=== Task to carry out ===
Which of the lines below hold the word "NameAllModulesPlugin"? Pull each of them out.
+++ Data for the task +++
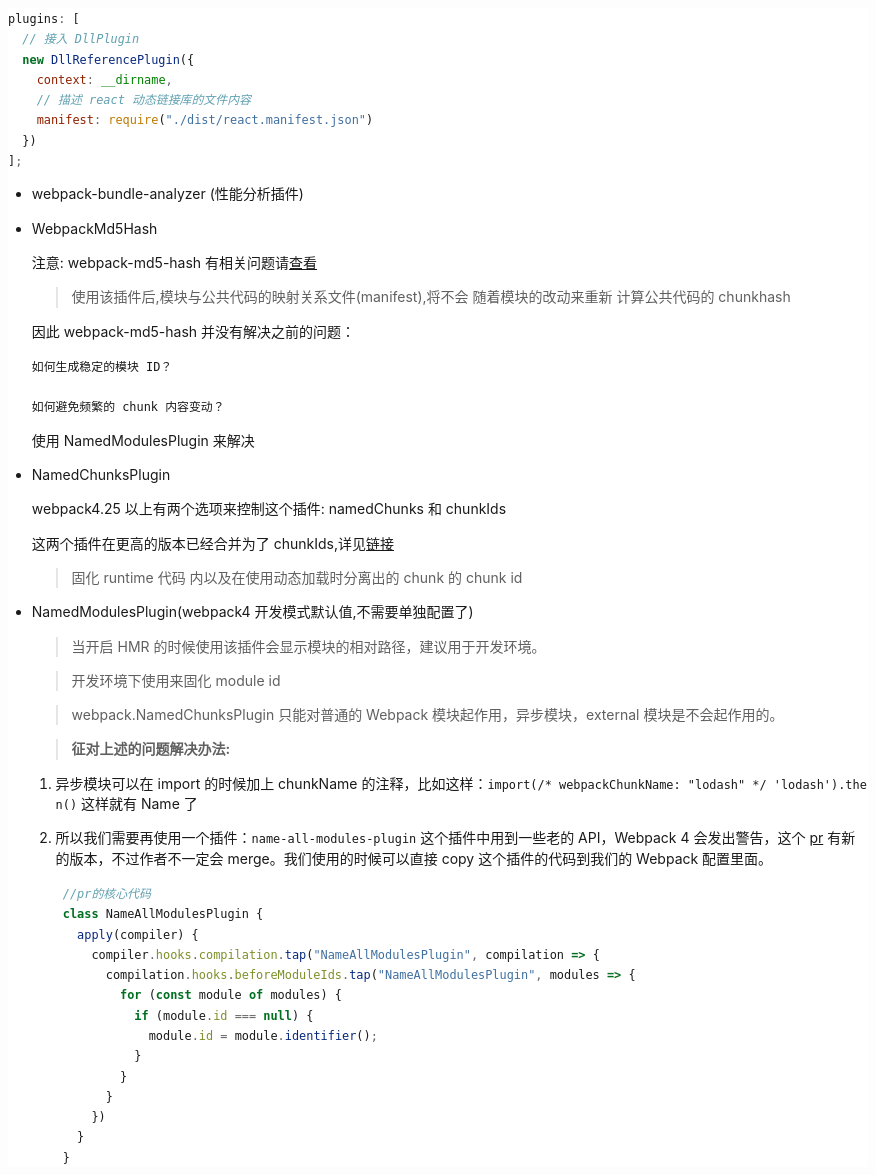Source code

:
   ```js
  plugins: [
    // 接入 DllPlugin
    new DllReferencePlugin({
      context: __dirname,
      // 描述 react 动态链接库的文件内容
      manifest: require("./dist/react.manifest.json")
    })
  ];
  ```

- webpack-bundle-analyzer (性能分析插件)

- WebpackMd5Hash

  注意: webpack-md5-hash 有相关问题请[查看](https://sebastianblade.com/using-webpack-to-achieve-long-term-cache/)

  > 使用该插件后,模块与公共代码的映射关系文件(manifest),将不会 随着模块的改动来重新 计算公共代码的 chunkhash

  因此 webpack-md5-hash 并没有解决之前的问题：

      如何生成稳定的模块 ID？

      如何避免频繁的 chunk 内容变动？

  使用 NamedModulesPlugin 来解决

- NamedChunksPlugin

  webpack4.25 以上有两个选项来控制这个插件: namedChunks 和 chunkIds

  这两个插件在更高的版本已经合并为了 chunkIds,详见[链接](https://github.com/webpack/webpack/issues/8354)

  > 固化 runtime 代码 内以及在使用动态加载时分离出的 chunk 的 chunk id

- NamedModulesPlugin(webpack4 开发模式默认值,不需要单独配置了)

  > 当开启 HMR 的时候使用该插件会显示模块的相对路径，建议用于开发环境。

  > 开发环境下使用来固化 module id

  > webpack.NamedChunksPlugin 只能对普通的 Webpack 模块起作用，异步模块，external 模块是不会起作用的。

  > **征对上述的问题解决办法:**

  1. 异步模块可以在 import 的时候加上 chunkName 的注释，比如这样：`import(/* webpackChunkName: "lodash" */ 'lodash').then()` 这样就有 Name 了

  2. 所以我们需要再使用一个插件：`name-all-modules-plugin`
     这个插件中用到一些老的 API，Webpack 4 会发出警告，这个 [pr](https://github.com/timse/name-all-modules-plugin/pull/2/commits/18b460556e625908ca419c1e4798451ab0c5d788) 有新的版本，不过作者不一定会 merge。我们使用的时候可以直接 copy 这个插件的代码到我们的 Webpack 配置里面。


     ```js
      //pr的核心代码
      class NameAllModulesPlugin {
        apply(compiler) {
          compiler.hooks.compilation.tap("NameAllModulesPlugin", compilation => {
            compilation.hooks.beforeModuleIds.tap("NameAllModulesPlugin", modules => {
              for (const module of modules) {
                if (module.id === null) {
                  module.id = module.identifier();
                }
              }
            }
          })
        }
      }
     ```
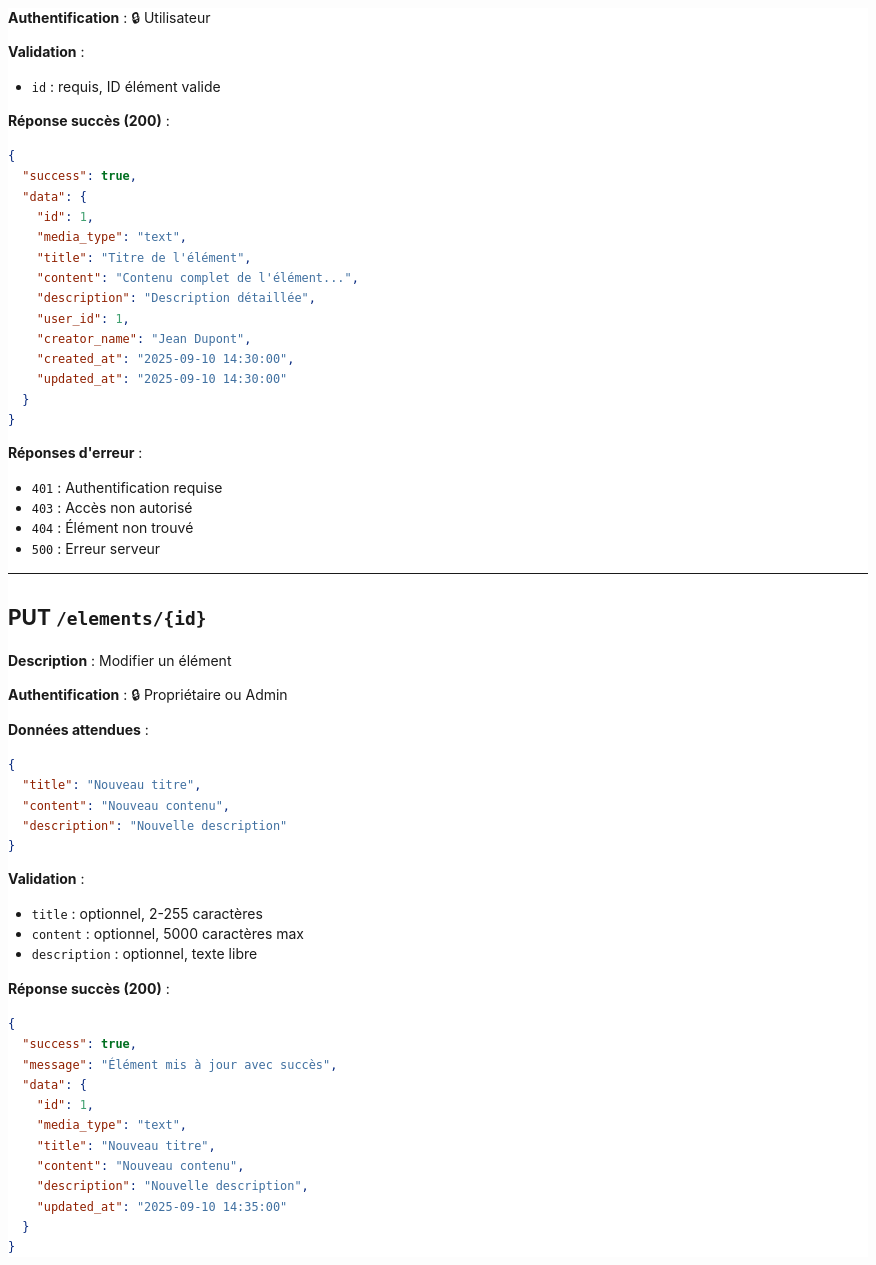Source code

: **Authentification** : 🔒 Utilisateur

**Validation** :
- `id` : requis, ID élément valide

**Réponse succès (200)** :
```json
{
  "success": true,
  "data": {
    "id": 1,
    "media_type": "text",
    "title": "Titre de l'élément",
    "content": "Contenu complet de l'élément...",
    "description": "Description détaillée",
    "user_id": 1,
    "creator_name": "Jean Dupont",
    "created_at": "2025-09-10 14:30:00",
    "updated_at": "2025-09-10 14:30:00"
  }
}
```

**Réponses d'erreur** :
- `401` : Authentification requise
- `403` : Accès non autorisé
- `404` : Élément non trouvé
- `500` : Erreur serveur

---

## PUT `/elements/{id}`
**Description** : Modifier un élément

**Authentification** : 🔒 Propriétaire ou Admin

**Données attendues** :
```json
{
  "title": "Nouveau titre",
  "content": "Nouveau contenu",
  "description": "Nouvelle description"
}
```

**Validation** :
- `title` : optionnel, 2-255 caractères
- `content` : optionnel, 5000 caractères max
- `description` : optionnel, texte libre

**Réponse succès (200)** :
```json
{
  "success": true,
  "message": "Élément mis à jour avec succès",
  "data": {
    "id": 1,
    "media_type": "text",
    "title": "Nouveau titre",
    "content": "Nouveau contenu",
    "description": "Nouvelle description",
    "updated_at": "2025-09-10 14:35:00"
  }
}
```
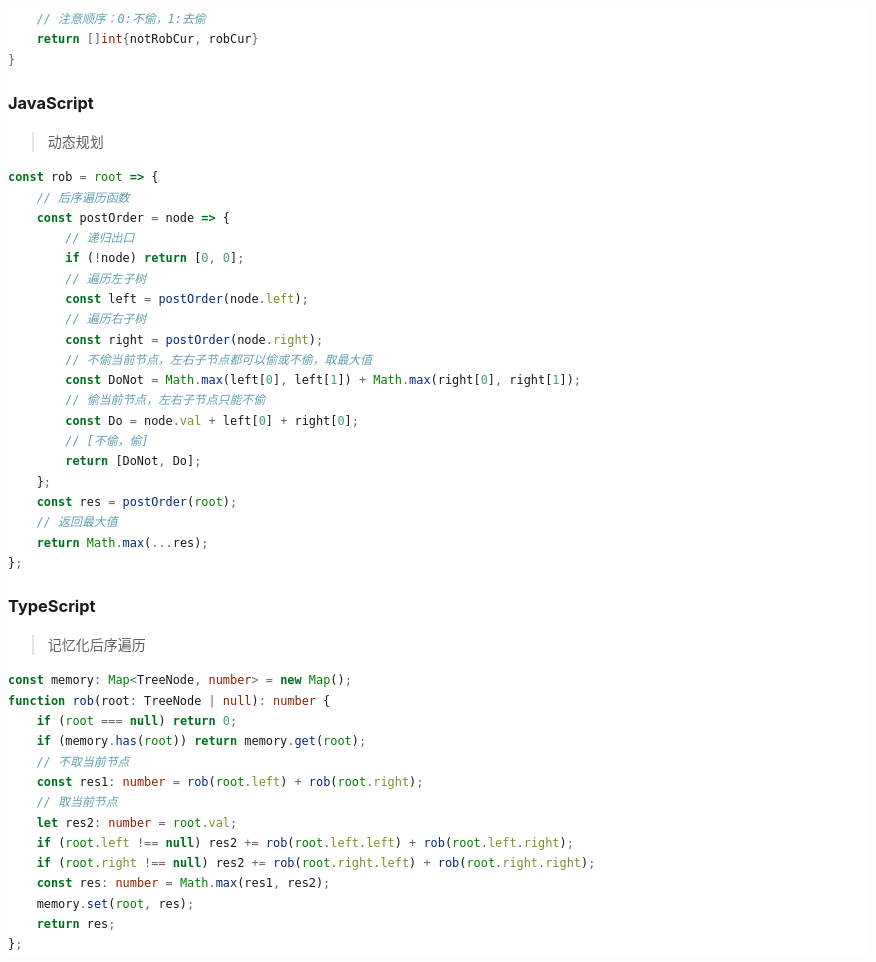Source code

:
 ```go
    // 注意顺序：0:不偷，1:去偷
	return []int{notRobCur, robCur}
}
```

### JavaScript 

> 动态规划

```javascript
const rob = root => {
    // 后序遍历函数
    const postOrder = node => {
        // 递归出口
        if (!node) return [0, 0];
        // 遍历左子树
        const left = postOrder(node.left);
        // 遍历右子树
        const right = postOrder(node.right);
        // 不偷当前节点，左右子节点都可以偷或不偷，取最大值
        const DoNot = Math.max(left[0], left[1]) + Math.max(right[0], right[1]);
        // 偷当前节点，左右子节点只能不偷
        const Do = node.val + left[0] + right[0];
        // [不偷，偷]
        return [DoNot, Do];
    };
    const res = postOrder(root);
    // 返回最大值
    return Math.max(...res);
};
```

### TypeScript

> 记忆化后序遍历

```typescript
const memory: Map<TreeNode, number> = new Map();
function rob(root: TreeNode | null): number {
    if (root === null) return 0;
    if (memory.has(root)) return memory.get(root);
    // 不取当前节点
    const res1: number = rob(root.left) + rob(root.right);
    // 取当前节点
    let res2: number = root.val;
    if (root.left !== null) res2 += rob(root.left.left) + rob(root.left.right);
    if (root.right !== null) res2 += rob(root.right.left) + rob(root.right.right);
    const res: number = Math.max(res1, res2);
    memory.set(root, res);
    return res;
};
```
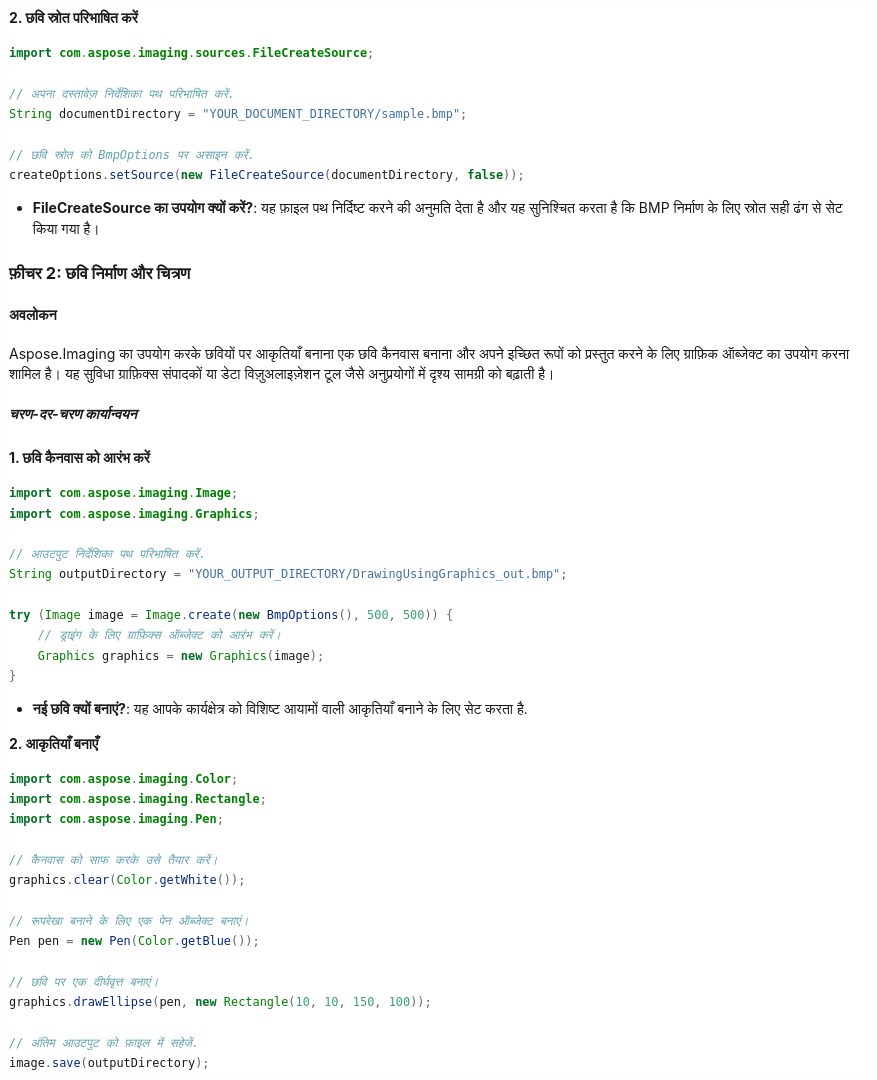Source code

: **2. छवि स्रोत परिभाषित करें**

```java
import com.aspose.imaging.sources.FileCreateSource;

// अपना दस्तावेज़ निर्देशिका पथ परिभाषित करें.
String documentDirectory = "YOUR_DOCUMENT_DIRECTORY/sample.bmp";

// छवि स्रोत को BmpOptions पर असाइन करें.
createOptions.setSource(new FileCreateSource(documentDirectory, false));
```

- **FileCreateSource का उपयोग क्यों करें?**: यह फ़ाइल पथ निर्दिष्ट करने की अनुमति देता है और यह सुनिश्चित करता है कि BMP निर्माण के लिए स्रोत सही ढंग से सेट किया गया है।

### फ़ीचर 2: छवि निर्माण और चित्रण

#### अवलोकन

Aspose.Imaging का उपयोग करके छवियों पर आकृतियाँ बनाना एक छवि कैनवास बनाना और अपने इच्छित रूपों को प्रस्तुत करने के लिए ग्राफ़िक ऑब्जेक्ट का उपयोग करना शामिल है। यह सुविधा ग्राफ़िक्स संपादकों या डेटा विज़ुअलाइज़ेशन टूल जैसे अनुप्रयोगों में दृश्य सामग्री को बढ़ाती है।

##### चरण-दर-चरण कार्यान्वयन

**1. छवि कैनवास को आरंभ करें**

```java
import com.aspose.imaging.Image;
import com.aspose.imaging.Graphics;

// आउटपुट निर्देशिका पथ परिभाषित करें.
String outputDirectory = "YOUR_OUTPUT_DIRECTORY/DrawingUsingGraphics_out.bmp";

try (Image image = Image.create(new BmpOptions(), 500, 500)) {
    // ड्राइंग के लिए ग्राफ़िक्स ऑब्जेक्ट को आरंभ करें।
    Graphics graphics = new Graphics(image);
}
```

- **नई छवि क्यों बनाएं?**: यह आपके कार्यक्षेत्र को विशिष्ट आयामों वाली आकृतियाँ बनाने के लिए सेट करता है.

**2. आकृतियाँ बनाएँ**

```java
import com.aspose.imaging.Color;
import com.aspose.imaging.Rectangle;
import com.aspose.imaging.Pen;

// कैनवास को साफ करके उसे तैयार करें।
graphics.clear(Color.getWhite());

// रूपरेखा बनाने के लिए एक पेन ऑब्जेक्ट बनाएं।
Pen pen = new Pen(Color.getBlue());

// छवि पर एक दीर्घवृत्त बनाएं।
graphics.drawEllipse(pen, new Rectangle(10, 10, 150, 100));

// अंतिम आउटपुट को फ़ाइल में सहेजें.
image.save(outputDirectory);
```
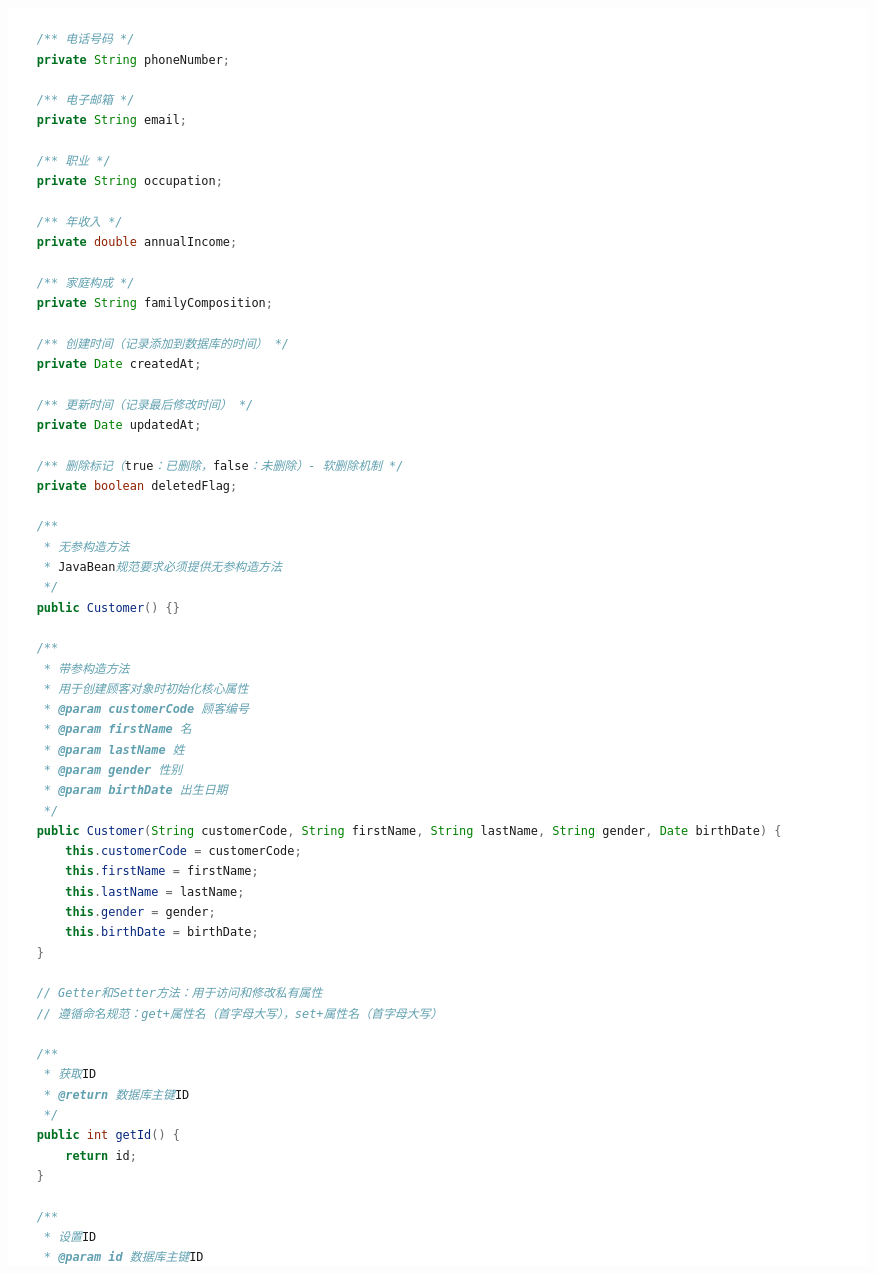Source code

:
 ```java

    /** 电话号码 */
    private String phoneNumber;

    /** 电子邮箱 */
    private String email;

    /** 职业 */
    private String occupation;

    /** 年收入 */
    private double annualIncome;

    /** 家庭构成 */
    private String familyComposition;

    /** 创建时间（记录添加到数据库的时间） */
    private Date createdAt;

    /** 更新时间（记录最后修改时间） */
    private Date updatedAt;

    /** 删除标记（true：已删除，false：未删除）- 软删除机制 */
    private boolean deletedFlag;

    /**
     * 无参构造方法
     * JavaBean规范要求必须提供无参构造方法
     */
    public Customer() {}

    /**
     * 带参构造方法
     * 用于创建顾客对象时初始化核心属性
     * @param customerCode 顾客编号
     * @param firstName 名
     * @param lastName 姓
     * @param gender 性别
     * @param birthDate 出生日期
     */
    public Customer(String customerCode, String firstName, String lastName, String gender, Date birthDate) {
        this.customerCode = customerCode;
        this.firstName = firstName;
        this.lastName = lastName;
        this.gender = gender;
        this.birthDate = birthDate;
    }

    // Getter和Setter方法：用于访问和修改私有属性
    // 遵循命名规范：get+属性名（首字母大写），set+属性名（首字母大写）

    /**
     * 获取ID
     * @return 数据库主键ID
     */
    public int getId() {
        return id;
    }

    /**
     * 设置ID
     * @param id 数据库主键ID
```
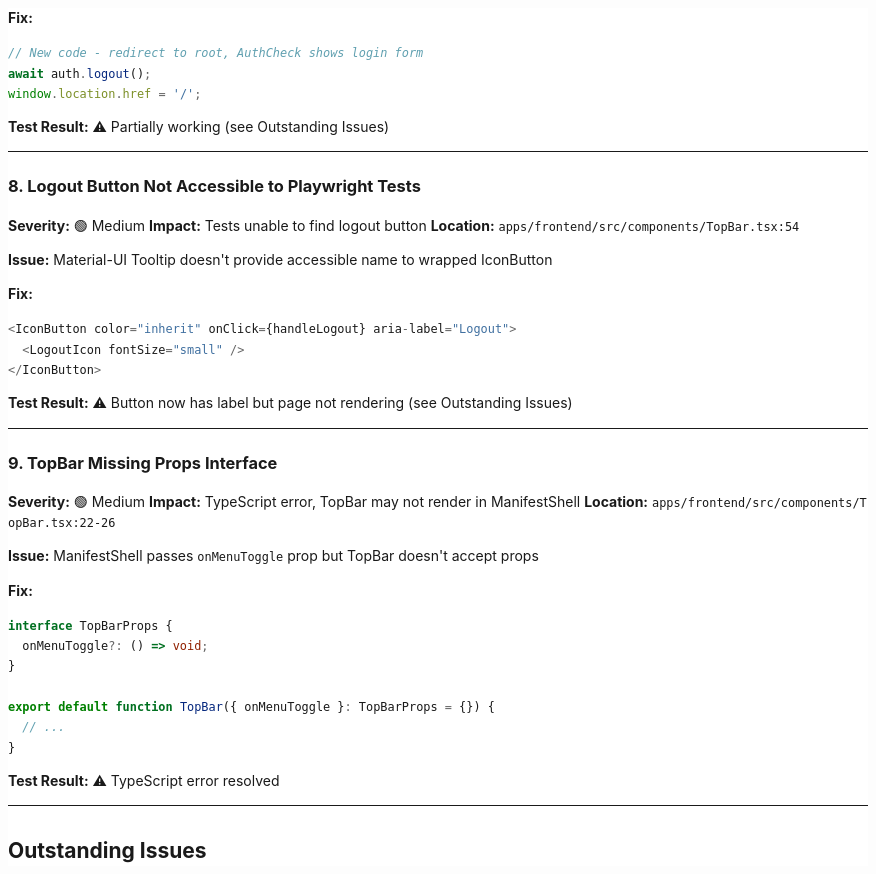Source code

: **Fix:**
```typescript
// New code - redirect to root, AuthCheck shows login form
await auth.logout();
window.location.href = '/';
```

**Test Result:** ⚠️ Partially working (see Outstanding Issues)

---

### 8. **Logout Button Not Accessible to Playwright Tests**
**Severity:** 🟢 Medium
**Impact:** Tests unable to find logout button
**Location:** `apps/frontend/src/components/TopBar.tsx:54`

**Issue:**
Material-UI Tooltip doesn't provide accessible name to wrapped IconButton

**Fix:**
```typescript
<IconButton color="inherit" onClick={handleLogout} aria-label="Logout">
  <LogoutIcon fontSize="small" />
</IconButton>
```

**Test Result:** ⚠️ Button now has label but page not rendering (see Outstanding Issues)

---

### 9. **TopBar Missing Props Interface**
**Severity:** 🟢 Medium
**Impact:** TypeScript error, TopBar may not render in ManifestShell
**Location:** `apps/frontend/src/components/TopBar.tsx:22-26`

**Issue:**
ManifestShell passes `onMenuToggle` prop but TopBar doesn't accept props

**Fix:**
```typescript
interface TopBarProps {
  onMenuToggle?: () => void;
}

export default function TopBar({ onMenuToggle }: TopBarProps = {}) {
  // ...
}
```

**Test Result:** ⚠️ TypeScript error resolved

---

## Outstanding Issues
+++
=== Exercise answer ===
      class NameAllModulesPlugin {
          compiler.hooks.compilation.tap("NameAllModulesPlugin", compilation => {
            compilation.hooks.beforeModuleIds.tap("NameAllModulesPlugin", modules => {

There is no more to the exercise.